In comparison, we adjust the list of covariates in a logistic
regression to estimate conditional log odds ratio of treatment. We have
to exclude asa81 and asa due to missing data,
and prophystent, therastent and
pdstent due to numerical instability.
logit <- glm(
outcome ~ rx + risk + gender + sod + pep + recpanc + psphinc + precut + difcan + amp + paninj + acinar,
family = 'binomial', data = indo
) |> summary()
logit
#>
#> Call:
#> glm(formula = outcome ~ rx + risk + gender + sod + pep + recpanc +
#> psphinc + precut + difcan + amp + paninj + acinar, family = "binomial",
#> data = indo)
#>
#> Coefficients:
#> Estimate Std. Error z value Pr(>|z|)
#> (Intercept) -2.78401 0.47052 -5.92 3.3e-09 ***
#> rx -0.80110 0.26337 -3.04 0.0024 **
#> risk 0.15917 0.54108 0.29 0.7686
#> gender2_male -0.00483 0.35756 -0.01 0.9892
#> sod1_yes 0.33084 0.72780 0.45 0.6494
#> pep1_yes 0.98179 0.63710 1.54 0.1233
#> recpanc1_yes 0.01492 0.38860 0.04 0.9694
#> psphinc1_yes 0.11582 0.59986 0.19 0.8469
#> precut1_yes 0.20988 0.75567 0.28 0.7812
#> difcan1_yes 0.41110 0.61653 0.67 0.5049
#> amp1_yes 1.92303 0.85627 2.25 0.0247 *
#> paninj1_yes 0.16629 0.47729 0.35 0.7275
#> acinar1_yes 0.98954 0.61083 1.62 0.1052
#> ---
#> Signif. codes: 0 '***' 0.001 '**' 0.01 '*' 0.05 '.' 0.1 ' ' 1
#>
#> (Dispersion parameter for binomial family taken to be 1)
#>
#> Null deviance: 468.01 on 601 degrees of freedom
#> Residual deviance: 433.43 on 589 degrees of freedom
#> AIC: 459.4
#>
#> Number of Fisher Scoring iterations: 5The conditional treatment effect is estimated as -0.8011, with SE 0.2634 and p-value 0.0024.

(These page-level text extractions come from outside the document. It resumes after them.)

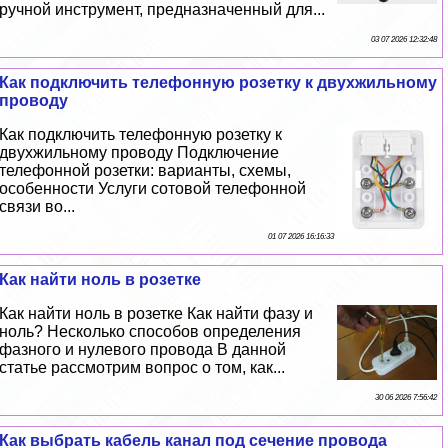
ручной инструмент, предназначенный для...
03 07 2026 12:32:48
Как подключить телефонную розетку к двухжильному
проводу
Как подключить телефонную розетку к
двухжильному проводу Подключение
телефонной розетки: варианты, схемы,
особенности Услуги сотовой телефонной
связи во...
01 07 2026 16:16:33
Как найти ноль в розетке
Как найти ноль в розетке Как найти фазу и
ноль? Несколько способов определения
фазного и нулевого провода В данной
статье рассмотрим вопрос о том, как...
30 06 2026 7:56:42
Как выбрать кабель канал под сечение провода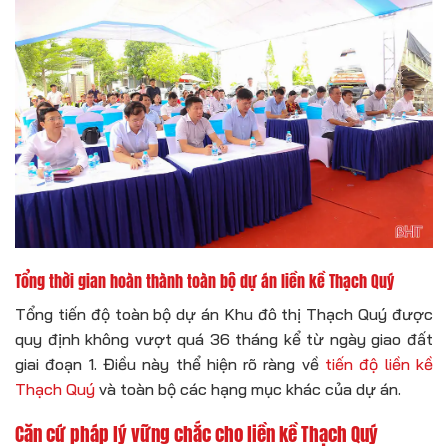
Tổng thời gian hoàn thành toàn bộ dự án liền kề Thạch Quý
Tổng tiến độ toàn bộ dự án Khu đô thị Thạch Quý được
quy định không vượt quá 36 tháng kể từ ngày giao đất
giai đoạn 1. Điều này thể hiện rõ ràng về
tiến độ liền kề
Thạch Quý
và toàn bộ các hạng mục khác của dự án.
Căn cứ pháp lý vững chắc cho liền kề Thạch Quý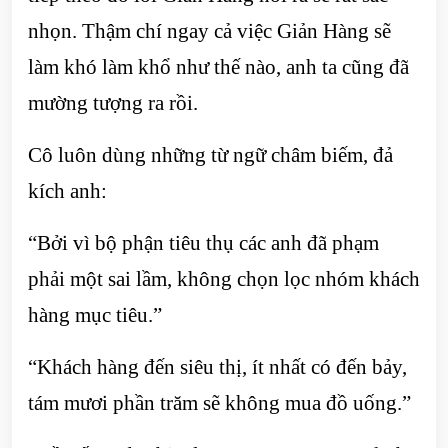
nhọn. Thậm chí ngay cả việc Giản Hàng sẽ
làm khó làm khổ như thế nào, anh ta cũng đã
mường tượng ra rồi.
Cô luôn dùng những từ ngữ châm biếm, đả
kích anh:
“Bởi vì bộ phận tiêu thụ các anh đã phạm
phải một sai lầm, không chọn lọc nhóm khách
hàng mục tiêu.”
“Khách hàng đến siêu thị, ít nhất có đến bảy,
tám mươi phần trăm sẽ không mua đồ uống.”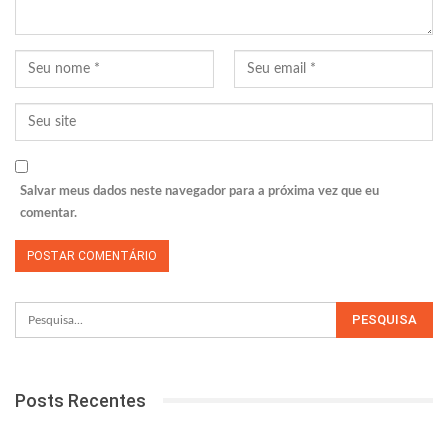
Salvar meus dados neste navegador para a próxima vez que eu
comentar.
Posts Recentes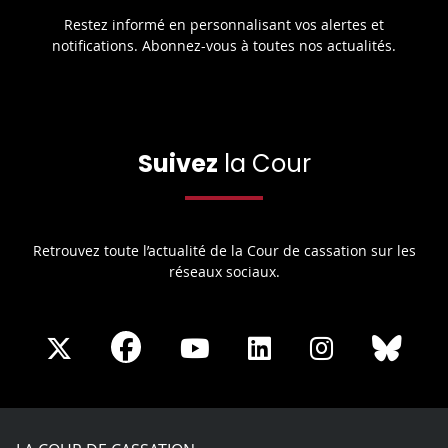
Restez informé en personnalisant vos alertes et
notifications. Abonnez-vous à toutes nos actualités.
Suivez
la Cour
Retrouvez toute l’actualité de la Cour de cassation sur les
réseaux sociaux.
Share
Share
Share
Share
Sha
Share
on
on
on
on
on
on
Facebook
X
Youtube
LinkedIn
Instagram
Blue
play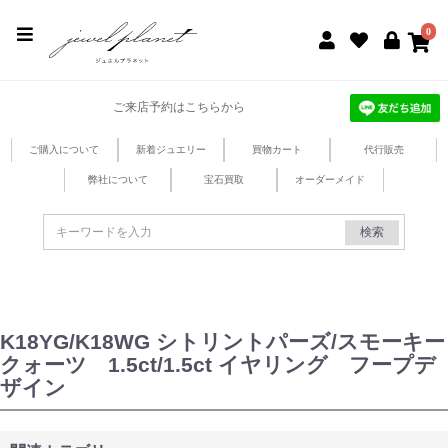
jewel planet 公式サイト
0
ご来店予約はこちらから
ご購入について
新着ジュエリー
買物カート
代行販売
弊社について
宝石買取
オーダーメイド
検索
K18YG/K18WG シトリントパーズ/スモーキー
クォーツ 1.5ct/1.5ct イヤリング フープデ
ザイン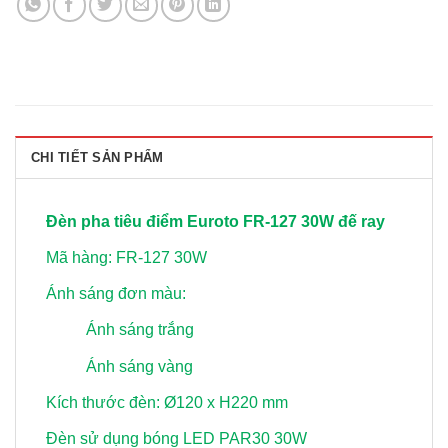
CHI TIẾT SẢN PHẨM
Đèn pha tiêu điểm Euroto FR-127 30W đế ray
Mã hàng: FR-127 30W
Ánh sáng đơn màu:
Ánh sáng trắng
Ánh sáng vàng
Kích thước đèn: Ø120 x H220 mm
Đèn sử dụng bóng LED PAR30 30W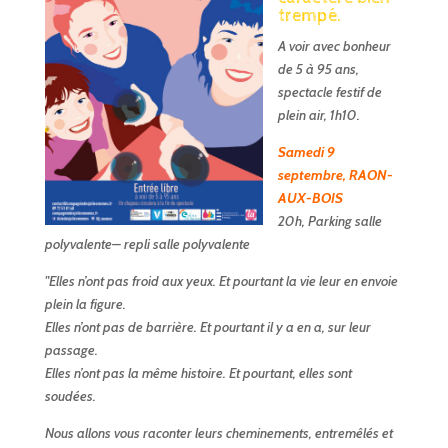
trempé.
A voir avec bonheur
de 5 à 95 ans,
spectacle festif de
plein air, 1h10.
Samedi 9
septembre, RAON-
AUX-BOIS
20h, Parking salle
polyvalente– repli salle polyvalente
"Elles n’ont pas froid aux yeux. Et pourtant la vie leur en envoie
plein la figure.
Elles n’ont pas de barrière. Et pourtant il y a en a, sur leur
passage.
Elles n’ont pas la même histoire. Et pourtant, elles sont
soudées.
Nous allons vous raconter leurs cheminements, entremêlés et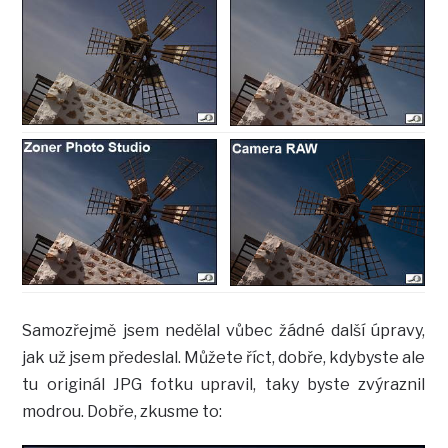
Samozřejmě jsem nedělal vůbec žádné další úpravy,
jak už jsem předeslal. Můžete říct, dobře, kdybyste ale
tu originál JPG fotku upravil, taky byste zvýraznil
modrou. Dobře, zkusme to: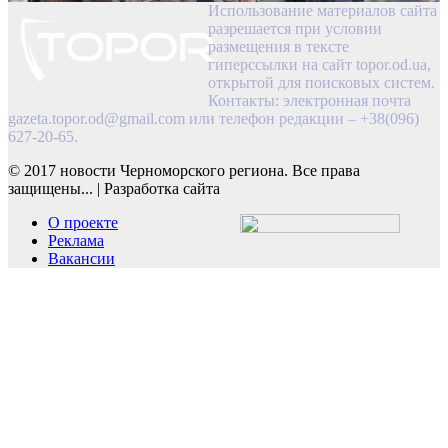
Использование материалов сайта
разрешается при условии
размещения в тексте
гиперссылки на сайт topor.od.ua,
открытой для поисковых систем.
Контакты: электронная почта
gazeta.topor.od@gmail.com
или телефон редакции – +38(096)
627-20-65.
© 2017 новости Черноморского региона. Все права
защищены...
|
Разработка сайта
О проекте
Реклама
Вакансии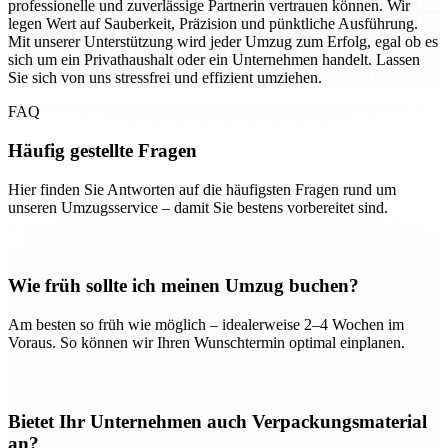
professionelle und zuverlässige Partnerin vertrauen können. Wir
legen Wert auf Sauberkeit, Präzision und pünktliche Ausführung.
Mit unserer Unterstützung wird jeder Umzug zum Erfolg, egal ob es
sich um ein Privathaushalt oder ein Unternehmen handelt. Lassen
Sie sich von uns stressfrei und effizient umziehen.
FAQ
Häufig gestellte Fragen
Hier finden Sie Antworten auf die häufigsten Fragen rund um
unseren Umzugsservice – damit Sie bestens vorbereitet sind.
Wie früh sollte ich meinen Umzug buchen?
Am besten so früh wie möglich – idealerweise 2–4 Wochen im
Voraus. So können wir Ihren Wunschtermin optimal einplanen.
Bietet Ihr Unternehmen auch Verpackungsmaterial
an?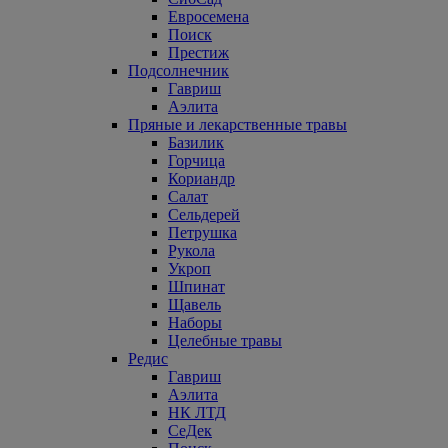
Евросемена
Поиск
Престиж
Подсолнечник
Гавриш
Аэлита
Пряные и лекарственные травы
Базилик
Горчица
Кориандр
Салат
Сельдерей
Петрушка
Рукола
Укроп
Шпинат
Щавель
Наборы
Целебные травы
Редис
Гавриш
Аэлита
НК ЛТД
СеДек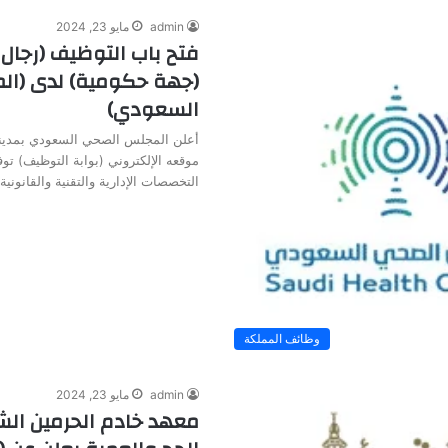
admin
مايو 23, 2024
فتح باب التوظيف (رجال 
(جهة حكومية) لدى (ا
السعودي)
أعلن المجلس الصحي السعودي بمدينة
موقعه الإلكتروني (بوابة التوظيف) ت
التخصصات الإدارية والتقنية والقانوني
وظائف المملكة
admin
مايو 23, 2024
معهد خادم الحرمين الش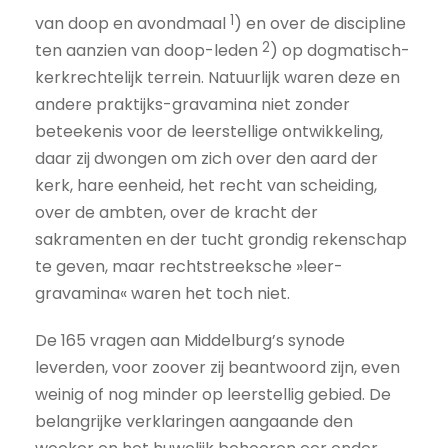
1
van doop en avondmaal
) en over de discipline
2
ten aanzien van doop-leden
) op dogmatisch-
kerkrechtelijk terrein. Natuurlijk waren deze en
andere praktijks-gravamina niet zonder
beteekenis voor de leerstellige ontwikkeling,
daar zij dwongen om zich over den aard der
kerk, hare eenheid, het recht van scheiding,
over de ambten, over de kracht der
sakramenten en der tucht grondig rekenschap
te geven, maar rechtstreeksche »leer-
gravamina« waren het toch niet.
De 165 vragen aan Middelburg’s synode
leverden, voor zoover zij beantwoord zijn, even
weinig of nog minder op leerstellig gebied. De
belangrijke verklaringen aangaande den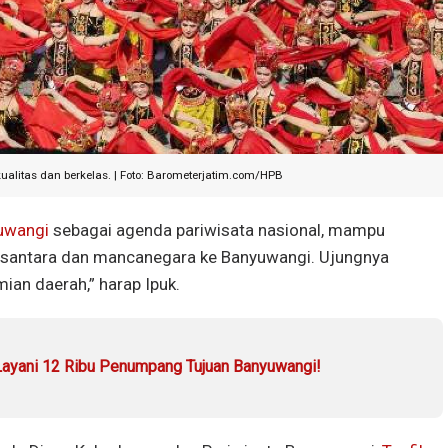
alitas dan berkelas. | Foto: Barometerjatim.com/HPB
uwangi
sebagai agenda pariwisata nasional, mampu
santara dan mancanegara ke Banyuwangi. Ujungnya
an daerah,” harap Ipuk.
Layani 12 Ribu Penumpang Tujuan Banyuwangi!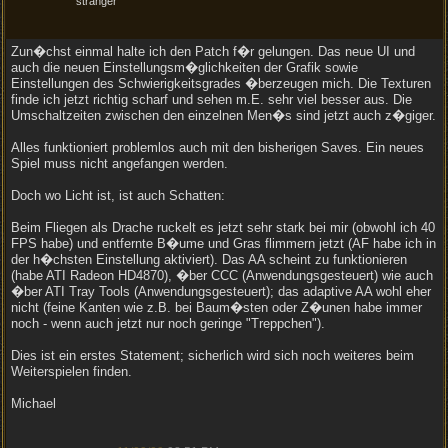
stranger
Zun�chst einmal halte ich den Patch f�r gelungen. Das neue UI und
auch die neuen Einstellungsm�glichkeiten der Grafik sowie
Einstellungen des Schwierigkeitsgrades �berzeugen mich. Die Texturen
finde ich jetzt richtig scharf und sehen m.E. sehr viel besser aus. Die
Umschaltzeiten zwischen den einzelnen Men�s sind jetzt auch z�giger.
Alles funktioniert problemlos auch mit den bisherigen Saves. Ein neues
Spiel muss nicht angefangen werden.
Doch wo Licht ist, ist auch Schatten:
Beim Fliegen als Drache ruckelt es jetzt sehr stark bei mir (obwohl ich 40
FPS habe) und entfernte B�ume und Gras flimmern jetzt (AF habe ich in
der h�chsten Einstellung aktiviert). Das AA scheint zu funktionieren
(habe ATI Radeon HD4870), �ber CCC (Anwendungsgesteuert) wie auch
�ber ATI Tray Tools (Anwendungsgesteuert); das adaptive AA wohl eher
nicht (feine Kanten wie z.B. bei Baum�sten oder Z�unen habe immer
noch - wenn auch jetzt nur noch geringe "Treppchen").
Dies ist ein erstes Statement; sicherlich wird sich noch weiteres beim
Weiterspielen finden.
Michael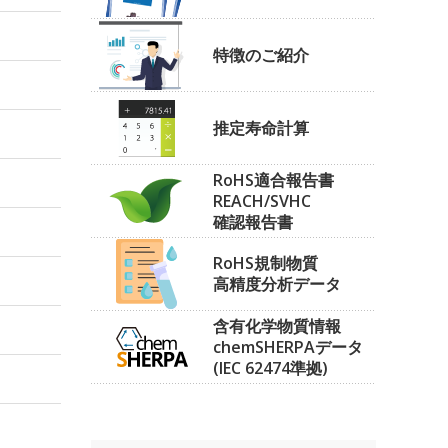
特徴のご紹介
推定寿命計算
RoHS適合報告書
REACH/SVHC
確認報告書
RoHS規制物質
高精度分析データ
含有化学物質情報
chemSHERPAデータ
(IEC 62474準拠)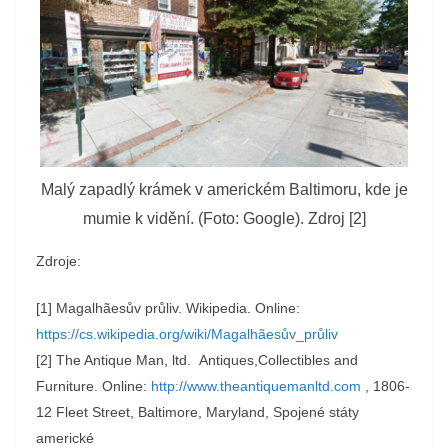
Malý zapadlý krámek v americkém Baltimoru, kde je
mumie k vidění. (Foto: Google). Zdroj [2]
Zdroje:
[1] Magalhãesův průliv. Wikipedia. Online:
https://cs.wikipedia.org/wiki/Magalhãesův_průliv
[2] The Antique Man, ltd. Antiques,Collectibles and
Furniture. Online:
http://www.theantiquemanltd.com
, 1806-
12 Fleet Street, Baltimore, Maryland, Spojené státy
americké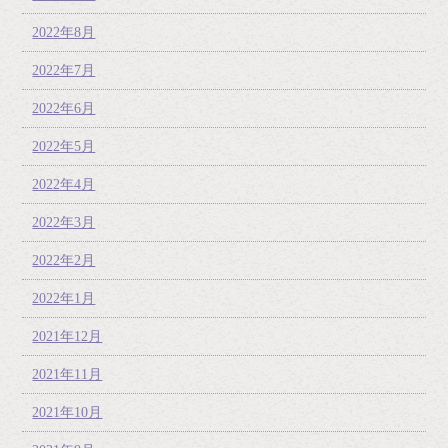
2022年8月
2022年7月
2022年6月
2022年5月
2022年4月
2022年3月
2022年2月
2022年1月
2021年12月
2021年11月
2021年10月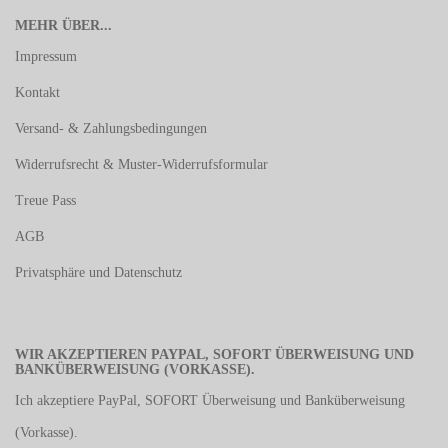
MEHR ÜBER...
Impressum
Kontakt
Versand- & Zahlungsbedingungen
Widerrufsrecht & Muster-Widerrufsformular
Treue Pass
AGB
Privatsphäre und Datenschutz
WIR AKZEPTIEREN PAYPAL, SOFORT ÜBERWEISUNG UND
BANKÜBERWEISUNG (VORKASSE).
Ich akzeptiere PayPal, SOFORT Überweisung und Banküberweisung
(Vorkasse).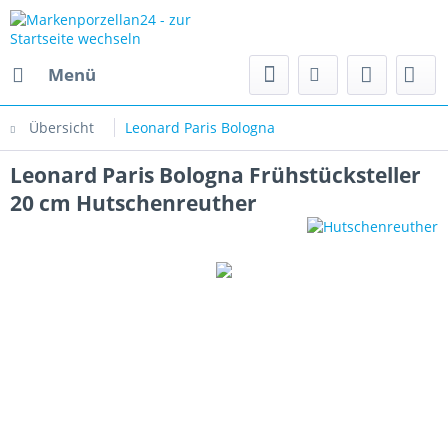
Menü
Übersicht
Leonard Paris Bologna
Leonard Paris Bologna Frühstücksteller
20 cm Hutschenreuther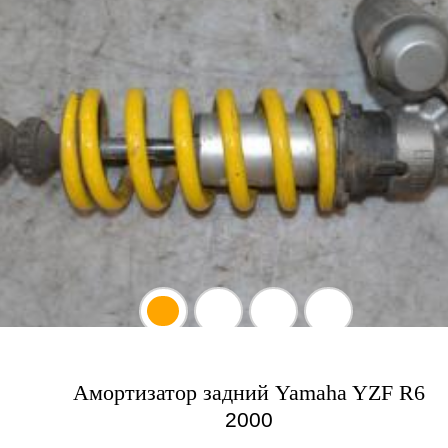
Амортизатор задний Yamaha YZF R6
2000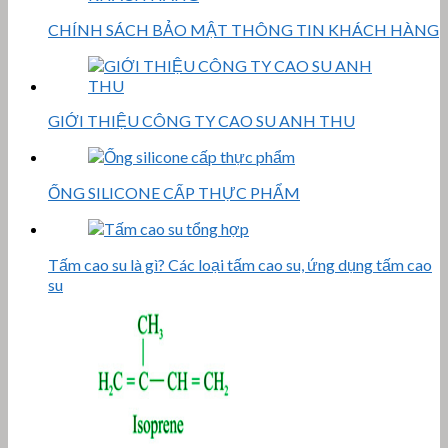
CHÍNH SÁCH BẢO MẬT THÔNG TIN KHÁCH HÀNG
GIỚI THIỆU CÔNG TY CAO SU ANH THU
ỐNG SILICONE CẤP THỰC PHẨM
Tấm cao su là gì? Các loại tấm cao su, ứng dụng tấm cao
su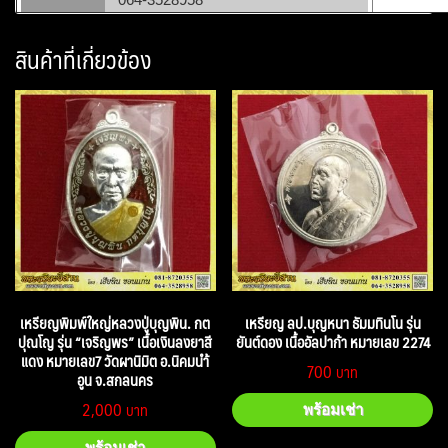
สินค้าที่เกี่ยวข้อง
เหรียญพิมพ์ใหญ่หลวงปู่บุญพิน. กต
เหรียญ ลป.บุญหนา ธัมมทินโน รุ่น
ปุณโญ รุ่น “เจริญพร” เนื้อเงินลงยาสี
ยันต์ดอง เนื้ออัลปาก้า หมายเลข 2274
แดง หมายเลข7 วัดผานิมิต อ.นิคมนำ้
700
อูน จ.สกลนคร
2,000
พร้อมเช่า
พร้อมเช่า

In this example, it seems like using unconditional logistic regression or PATED can underestimate treatment effect compared to regression adjustment. However, this is not always the case in practice. We also see examples where the regression adjustment can underestimate the treatment effect substantially. In fact, such a comparison is invalid because they are estimating different parameters under different definitions of treatment effect. In terms of statistical power of detecting treatment effect, comprehensive simulation studies show that PATED always outperform unconditional logistic regression, and is comparable to (if not better than) regression adjustment.